▸ **AUFGABE**: Gib die Textzeilen unverändert wieder, beginnend mit der Zeile, die „Le lendemain, elle“ enthält, und endend mit der Zeile, die „Succès amateurs français“ enthält, beide eingeschlossen.
___
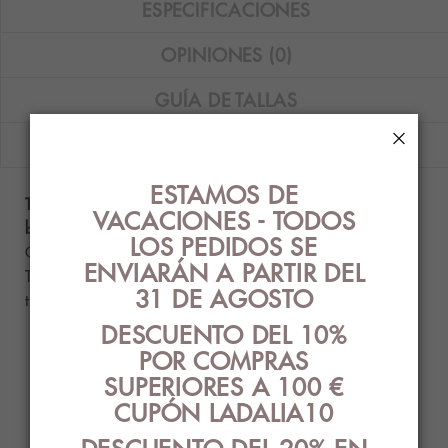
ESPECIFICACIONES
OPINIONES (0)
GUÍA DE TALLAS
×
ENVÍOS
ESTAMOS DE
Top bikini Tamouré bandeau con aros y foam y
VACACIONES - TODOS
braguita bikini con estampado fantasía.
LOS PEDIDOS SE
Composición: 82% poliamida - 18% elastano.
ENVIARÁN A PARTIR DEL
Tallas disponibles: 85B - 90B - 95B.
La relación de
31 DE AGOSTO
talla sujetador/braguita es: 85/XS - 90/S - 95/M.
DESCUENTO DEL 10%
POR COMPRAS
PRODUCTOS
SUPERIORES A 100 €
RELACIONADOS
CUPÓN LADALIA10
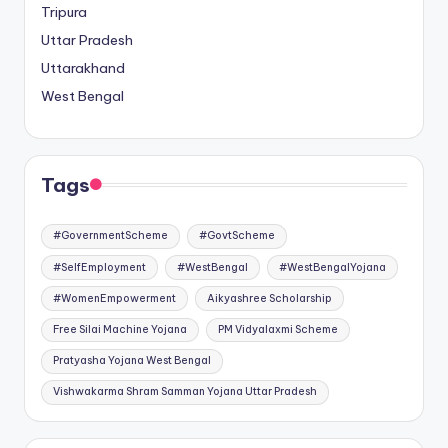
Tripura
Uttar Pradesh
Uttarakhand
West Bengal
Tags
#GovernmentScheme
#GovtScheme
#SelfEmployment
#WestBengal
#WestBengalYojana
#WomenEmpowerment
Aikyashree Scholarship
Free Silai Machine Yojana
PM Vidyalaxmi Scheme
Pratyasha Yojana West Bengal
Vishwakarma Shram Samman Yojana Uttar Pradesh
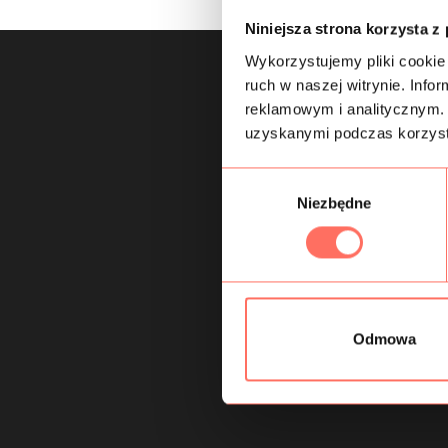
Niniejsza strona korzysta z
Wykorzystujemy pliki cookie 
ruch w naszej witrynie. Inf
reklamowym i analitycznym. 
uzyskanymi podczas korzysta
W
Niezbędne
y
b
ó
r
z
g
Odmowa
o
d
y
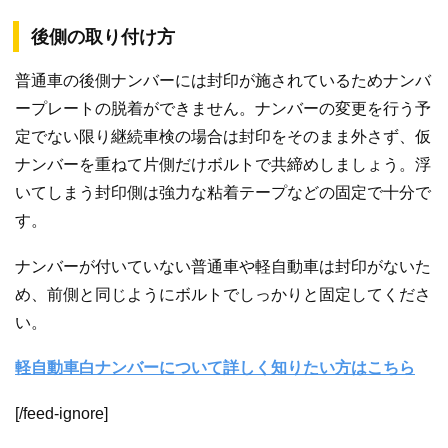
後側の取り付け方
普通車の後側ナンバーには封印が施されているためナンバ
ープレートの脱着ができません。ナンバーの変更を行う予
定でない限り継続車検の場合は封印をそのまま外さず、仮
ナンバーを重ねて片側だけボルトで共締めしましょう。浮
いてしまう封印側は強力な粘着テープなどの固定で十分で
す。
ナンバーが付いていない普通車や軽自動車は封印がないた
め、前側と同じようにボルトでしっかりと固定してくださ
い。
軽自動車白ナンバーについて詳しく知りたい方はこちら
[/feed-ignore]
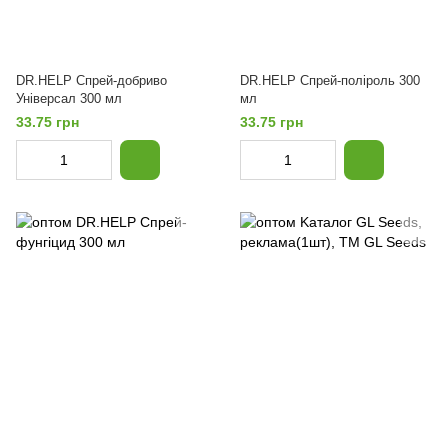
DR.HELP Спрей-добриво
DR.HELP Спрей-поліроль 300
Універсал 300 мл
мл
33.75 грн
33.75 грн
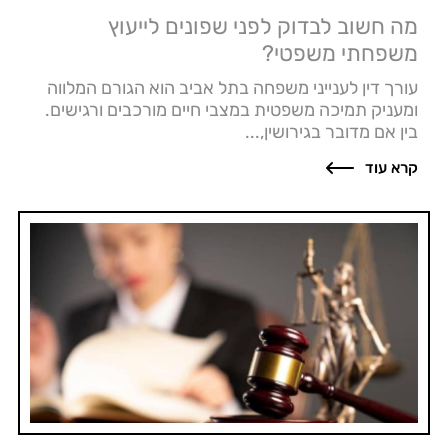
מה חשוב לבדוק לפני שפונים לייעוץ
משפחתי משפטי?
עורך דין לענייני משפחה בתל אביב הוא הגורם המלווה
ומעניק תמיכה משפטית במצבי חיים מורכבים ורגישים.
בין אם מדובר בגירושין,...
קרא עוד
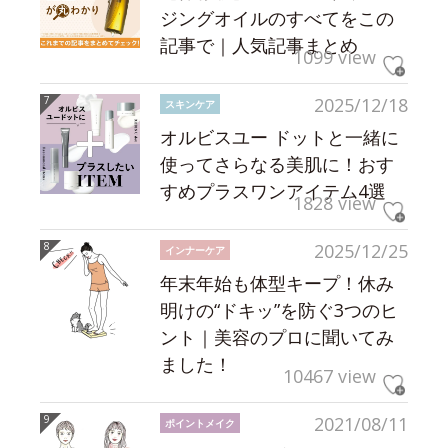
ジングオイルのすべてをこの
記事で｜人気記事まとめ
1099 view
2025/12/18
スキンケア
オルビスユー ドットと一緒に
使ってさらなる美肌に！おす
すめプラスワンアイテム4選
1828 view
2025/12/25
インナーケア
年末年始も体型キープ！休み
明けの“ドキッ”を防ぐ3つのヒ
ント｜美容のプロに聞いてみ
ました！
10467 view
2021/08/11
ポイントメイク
___
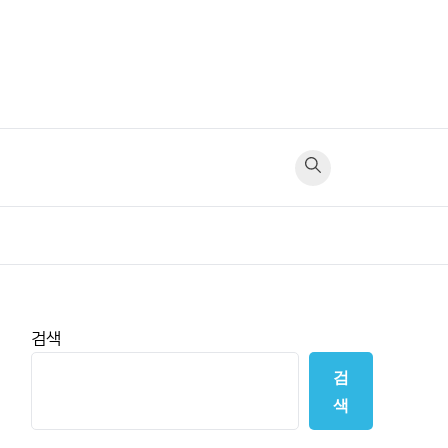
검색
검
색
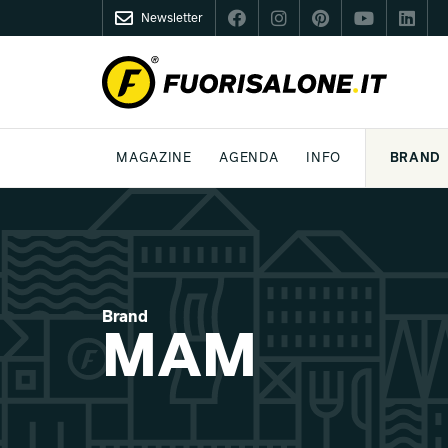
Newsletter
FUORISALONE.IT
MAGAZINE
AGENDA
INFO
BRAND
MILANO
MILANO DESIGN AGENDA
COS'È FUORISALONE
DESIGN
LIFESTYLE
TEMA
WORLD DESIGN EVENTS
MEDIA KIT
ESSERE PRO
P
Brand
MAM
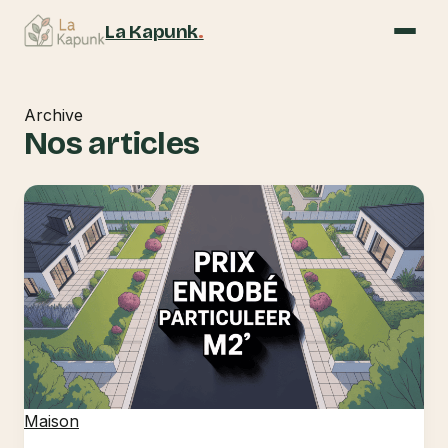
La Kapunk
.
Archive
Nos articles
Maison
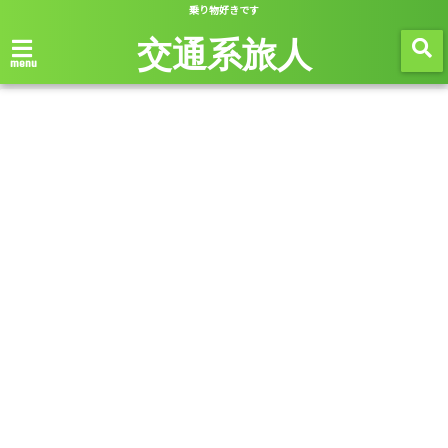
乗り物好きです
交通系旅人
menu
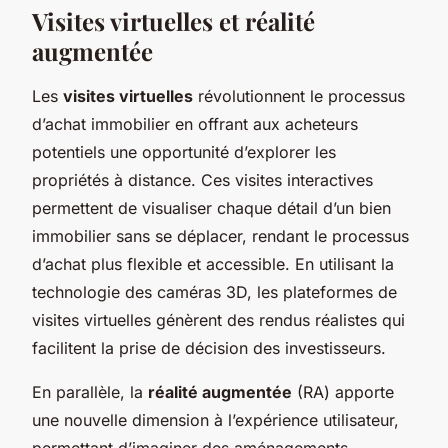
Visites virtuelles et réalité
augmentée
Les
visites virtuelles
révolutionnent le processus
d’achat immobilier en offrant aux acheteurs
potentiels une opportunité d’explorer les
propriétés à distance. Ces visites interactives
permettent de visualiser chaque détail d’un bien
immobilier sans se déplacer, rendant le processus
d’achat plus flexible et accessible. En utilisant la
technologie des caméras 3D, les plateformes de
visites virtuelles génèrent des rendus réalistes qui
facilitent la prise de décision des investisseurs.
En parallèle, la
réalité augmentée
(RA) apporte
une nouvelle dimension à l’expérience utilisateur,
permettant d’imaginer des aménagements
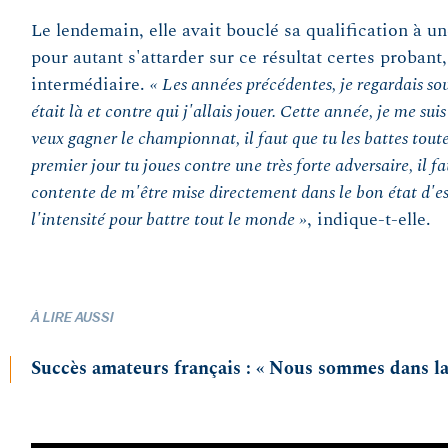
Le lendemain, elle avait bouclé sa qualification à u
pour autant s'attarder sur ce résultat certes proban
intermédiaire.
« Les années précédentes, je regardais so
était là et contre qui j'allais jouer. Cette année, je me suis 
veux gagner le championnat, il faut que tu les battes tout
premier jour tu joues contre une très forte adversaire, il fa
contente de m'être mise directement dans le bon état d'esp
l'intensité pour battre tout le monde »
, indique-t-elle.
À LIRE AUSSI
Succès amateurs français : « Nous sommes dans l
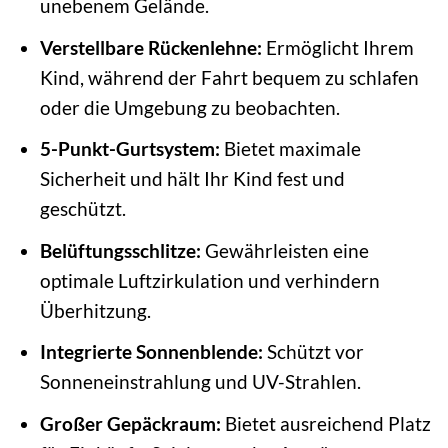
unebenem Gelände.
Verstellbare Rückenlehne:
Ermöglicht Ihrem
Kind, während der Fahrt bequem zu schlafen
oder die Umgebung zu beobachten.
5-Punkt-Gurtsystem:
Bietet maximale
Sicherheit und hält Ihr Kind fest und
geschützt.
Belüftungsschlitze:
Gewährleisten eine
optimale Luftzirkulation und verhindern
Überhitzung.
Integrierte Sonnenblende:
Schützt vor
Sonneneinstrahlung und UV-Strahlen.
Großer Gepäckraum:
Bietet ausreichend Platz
___
▸ **LÖSUNG**:
Le lendemain, elle avait bouclé sa qualification à u
pour autant s'attarder sur ce résultat certes proban
intermédiaire.
« Les années précédentes, je regardais so
était là et contre qui j'allais jouer. Cette année, je me suis 
veux gagner le championnat, il faut que tu les battes tout
premier jour tu joues contre une très forte adversaire, il fa
contente de m'être mise directement dans le bon état d'esp
l'intensité pour battre tout le monde »
, indique-t-elle.
À LIRE AUSSI
Succès amateurs français : « Nous sommes dans l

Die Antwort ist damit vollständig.